Excerpted passage

== Segment start ==

# Falling is the new Coning or Planking or new Stupidity.



## MA-Caver (Dec 13, 2011)

Will somebody _*PLEASE*_ help me make *sense* of this stupidity? :soapbox: Planking I could kinda wrap my brain around, and some of the other trends. But THIS... is just stupid, looks stupid, and is... well, *STUPID*!  Just can't wrap my brain over this at all. 

[yt]dGjHK5X8mzE[/yt]

Hopefully, thanks to these morons videotaping themselves they won't be able to "sue the store" because a LOT of it is clearly intentional. But I don't think trying to make a few bucks is the idea... it's something to <shudders> look cool/funny/whatever! Hopefully store owners/managers will grab these idjits and start making them pay $ for stuff they knock off the shelves or aisles it might put a stop to it. 

I do like how some folks just plain ignored them. What an embarrassment to their parents. This is the kid YOU raised?


----------



## shesulsa (Dec 13, 2011)

Looks like risky business - for the people around them.


----------



## oftheherd1 (Dec 14, 2011)

Some of these guys could use some mat time.


----------



## Xue Sheng (Dec 14, 2011)

idiots.... hopefully Darwin was right


----------



## crushing (Dec 14, 2011)

I see a future in soccer for these guys!


----------



## Touch Of Death (Dec 14, 2011)

I was at the library once playing on the MartialTalk, and not realizing my right leg had fallen asleep, I managed to fall down in front of everyone when I tried to stand up; so, I have done this exact thing.
Sean


----------



## Steve (Dec 14, 2011)

I told my kids that none of these are as cool as Extreme Ironing.


----------



## MaxiMe (Dec 14, 2011)

Idiots..Here's your sign.. ID10T
But the extreme Ironing might be worth a try


----------



## ETinCYQX (Dec 14, 2011)

crushing said:


> I see a future in soccer for these guys!



Just what I was thinking


----------



## Aikikitty (Dec 15, 2011)

Really stupid...I don't understand "planking" either.  Perhaps some of these guys will realize that they enjoy the bumps and bruises and become a stunt double.


----------



## ride57 (Dec 15, 2011)

I like the first girl:
Really?, that's no way to meet a chick"


----------



## MA-Caver (Dec 15, 2011)

Aikikitty said:


> Really stupid...I don't understand "planking" either.  Perhaps some of these guys will realize that they enjoy the bumps and bruises and become a stunt double.


 They're trying to emulate those guys who have chosen precisely the right name for those who participate/dream up/act upon these... stupid impulses and ideas...  Jackass!


----------

== Segment end ==

Stored records
== Segment start ==

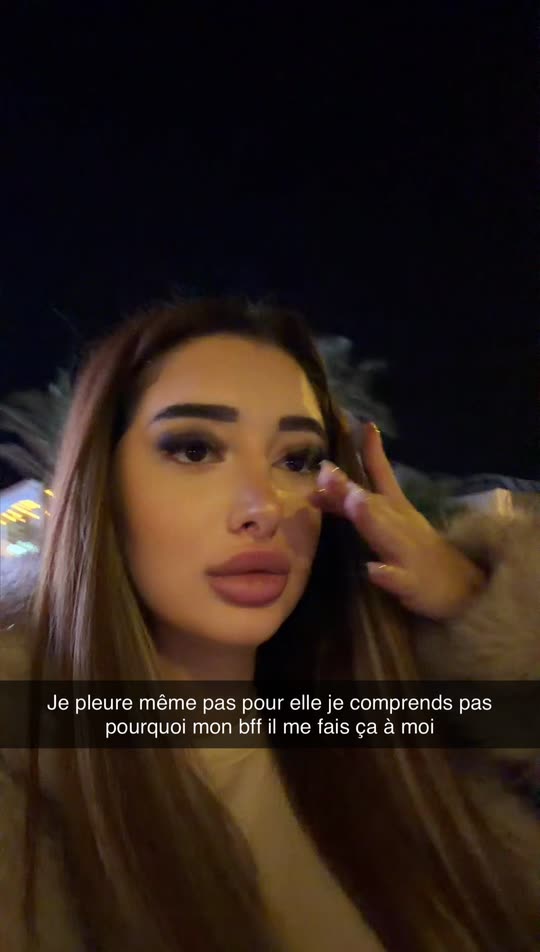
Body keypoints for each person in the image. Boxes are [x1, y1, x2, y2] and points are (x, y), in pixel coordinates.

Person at [0, 297, 538, 952]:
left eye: (298, 459)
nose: (264, 507)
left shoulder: (404, 731)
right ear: (101, 490)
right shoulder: (24, 792)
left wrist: (471, 604)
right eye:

== Segment end ==

Exercise objective
Write out the falling thread again, everything from "Will somebody _*PLEASE*_" down to "stop to it.", and switch "morons" to "clowns".

Output below
Will somebody _*PLEASE*_ help me make *sense* of this stupidity? :soapbox: Planking I could kinda wrap my brain around, and some of the other trends. But THIS... is just stupid, looks stupid, and is... well, *STUPID*!  Just can't wrap my brain over this at all. 

[yt]dGjHK5X8mzE[/yt]

Hopefully, thanks to these clowns videotaping themselves they won't be able to "sue the store" because a LOT of it is clearly intentional. But I don't think trying to make a few bucks is the idea... it's something to <shudders> look cool/funny/whatever! Hopefully store owners/managers will grab these idjits and start making them pay $ for stuff they knock off the shelves or aisles it might put a stop to it.